Thailand’s lese majeste laws are the world’s strictest, but critics say they are often used to settle personal rows or silence political opposition.
The play was performed at Bangkok’s Thammasat University in October 2013, but the pair were not arrested until August this year.
Both students have been denied bail, and have been held in custody since their arrest.
Several other people involved with the performance are also facing charges.
Thailand’s lese majeste laws
- Article 112 of criminal code says anyone who “defames, insults or threatens the king, the queen, the heir-apparent or the regent” will be punished with up to 15 years in prison
- Law remained largely unchanged since 1908
- Use widened in recent years, snaring academics, journalists, policemen, activists and even a 61-year-old grandfather
‘Just an actor’
The two students were brought to court barefoot, Patiwat with his feet bound in chains, AFP news agency reported.

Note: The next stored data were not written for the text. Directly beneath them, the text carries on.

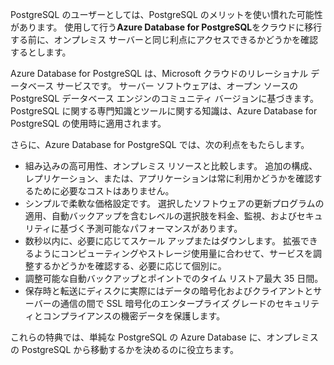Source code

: PostgreSQL のユーザーとしては、PostgreSQL のメリットを使い慣れた可能性があります。 使用して行う**Azure Database for PostgreSQL**をクラウドに移行する前に、オンプレミス サーバーと同じ利点にアクセスできるかどうかを確認するとします。

Azure Database for PostgreSQL は、Microsoft クラウドのリレーショナル データベース サービスです。 サーバー ソフトウェアは、オープン ソースの PostgreSQL データベース エンジンのコミュニティ バージョンに基づきます。 PostgreSQL に関する専門知識とツールに関する知識は、Azure Database for PostgreSQL の使用時に適用されます。

さらに、Azure Database for PostgreSQL では、次の利点をもたらします。

- 組み込みの高可用性、オンプレミス リソースと比較します。 追加の構成、レプリケーション、または、アプリケーションは常に利用かどうかを確認するために必要なコストはありません。
- シンプルで柔軟な価格設定です。 選択したソフトウェアの更新プログラムの適用、自動バックアップを含むレベルの選択肢を料金、監視、およびセキュリティに基づく予測可能なパフォーマンスがあります。
- 数秒以内に、必要に応じてスケール アップまたはダウンします。 拡張できるようにコンピューティングやストレージ使用量に合わせて、サービスを調整するかどうかを確認する、必要に応じて個別に。
- 調整可能な自動バックアップとポイントでのタイム リストア最大 35 日間。
- 保存時と転送にディスクに実際にはデータの暗号化およびクライアントとサーバーの通信の間で SSL 暗号化のエンタープライズ グレードのセキュリティとコンプライアンスの機密データを保護します。

これらの特典では、単純な PostgreSQL の Azure Database に、オンプレミスの PostgreSQL から移動するかを決めるのに役立ちます。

They each admitted one charge of lese majeste in the hope of escaping a custodial sentence.
The judge said they would be sentenced in February.
“My boy did not intend to insult the monarchy, he is just an actor,” Patiwat’s father Aiyakan Saraiyaem told AFP outside the court.
The offending content of the play has not been made public.
Media outlets operating in Thailand cannot report the details of lese majeste without leaving themselves open to similar charges.
Journalists have frequently been denounced under the laws.
The military ousted the elected government earlier this year and promised to rigidly enforce the lese majeste laws.